Dataset entries:
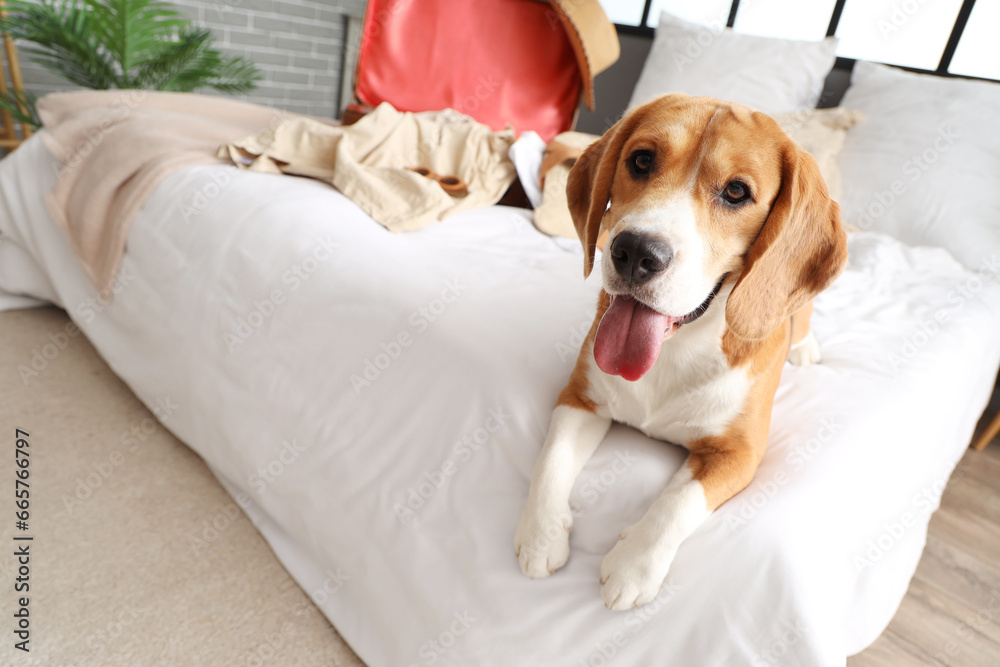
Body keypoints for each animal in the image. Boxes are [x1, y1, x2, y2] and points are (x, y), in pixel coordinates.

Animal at [516, 92, 852, 612]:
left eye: (736, 192)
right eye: (641, 160)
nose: (635, 252)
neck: (675, 350)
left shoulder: (740, 452)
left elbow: (679, 501)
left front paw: (633, 566)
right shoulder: (579, 399)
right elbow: (551, 461)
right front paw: (541, 535)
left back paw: (807, 347)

▸ **What you are asked to do**
The expected output is the run of lines from the one holding "nose: (635, 252)" to the last line of the entries above, each reproduced character for character.

▸ **Your response**
nose: (635, 252)
neck: (675, 350)
left shoulder: (740, 452)
left elbow: (679, 501)
left front paw: (633, 566)
right shoulder: (579, 399)
right elbow: (551, 461)
right front paw: (541, 535)
left back paw: (807, 347)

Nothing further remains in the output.